Re-Gen Waste Ltd., an integrated recycling and waste management company based in Northern Ireland, has signed a £10 million ($12.5 million) contract to provide all its collected glass to the High 5 Recycling Group, a Belgium-based glass recycling company. Re-Gen says the contract ensures that 95 percent of the glass collected by Re-Gen will be processed back into glass bottles.
Joseph Doherty, managing director of Re-Gen, says, “This new contract means that Re-Gen can continue to offer a glass processing service to all our customers. Dealing with glass that is mixed together with other dry recyclable waste is one of the biggest issues facing materials sorting facilities today. The majority are incapable of recycling glass due to breakage, which ultimately means glass ends up in landfill.”
Doherty continues, noting, “In its unprocessed form, MRF (materials recovery facility) glass is comprised of small shards of glass mixed with contaminants of paper labels, plastic caps and general dirt, which is of little or no commercial value. Separating recoverable glass from these contaminants and washing it produces a visually cleaner glass product and yields an added value product for resale.”
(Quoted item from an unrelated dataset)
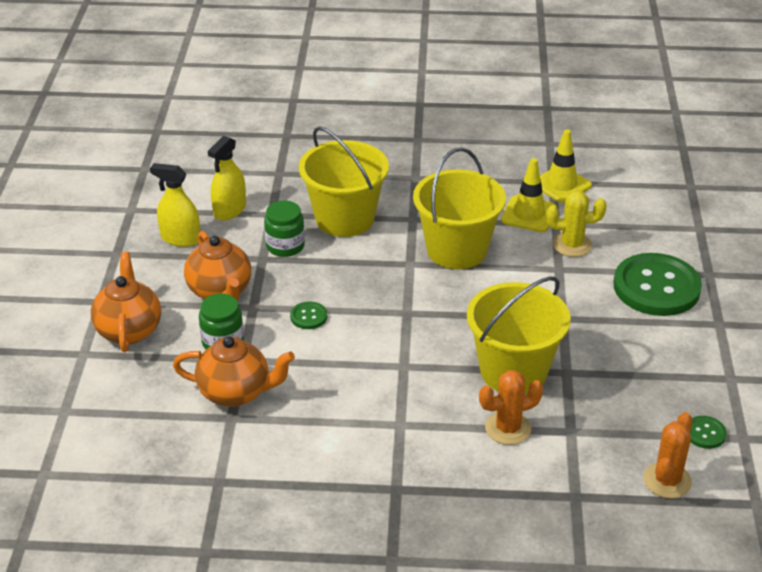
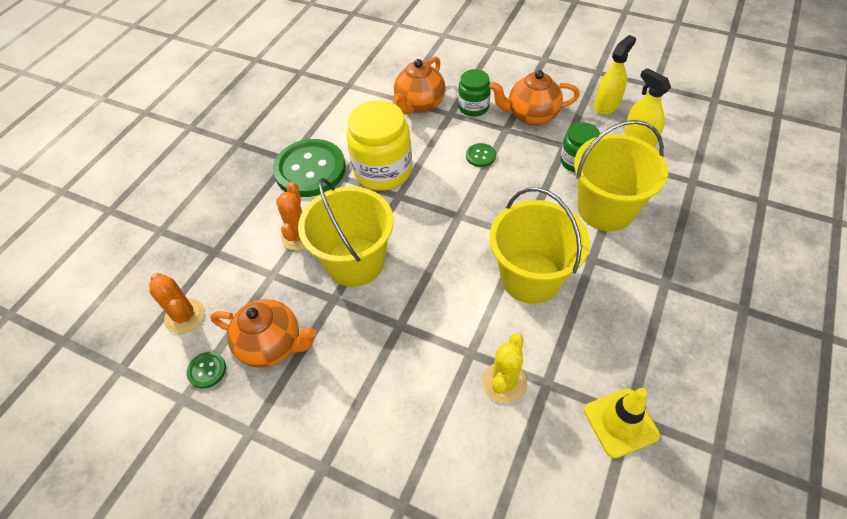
camera: 115 degrees right, 15 degrees up
(129, 330) = (507, 67): orange teapot -> orange teapot (272, 345)
(371, 390) = (383, 171): none -> yellow jar
(529, 214) = (571, 363): yellow traffic cone -> none
(656, 287) = (404, 433): green button -> green button (310, 170)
To meet the needs of High 5 Recycling, Re-Gen recently invested in a glass screening plant at its headquarters location in Newry, Northern Ireland. The company says the new system improves the screening and cleaning of recycled glass.
“Having conducted significant research in the sector, we established that High 5 Recycling operates the most technically advanced glass plant in Europe, with the requisite technology to successfully sort unprocessed and contaminated glass. Our decision to work together was an obvious one,” Doherty continues.
Alexandre Halbrecq, director at High 5 Recycling, says, “We have been extremely impressed to date with the quality of MRF glass that Re-Gen has supplied to us, no doubt attributable to the significant investment in their on-site, high-tech glass screening plant.
“High 5 Recycling has developed a technology to allow the separation of this glass by color. One of the end products is an added value glass colored midway between amber and green called ‘dead leaf’. The glass possesses interesting chemical properties of use to industrialists.
“We are the first company to start producing this type of glass and look forward to a successful working relationship with Re-Gen where together we can yield recoverable glass to prevent it reaching landfill which is both wasteful and socially irresponsible.”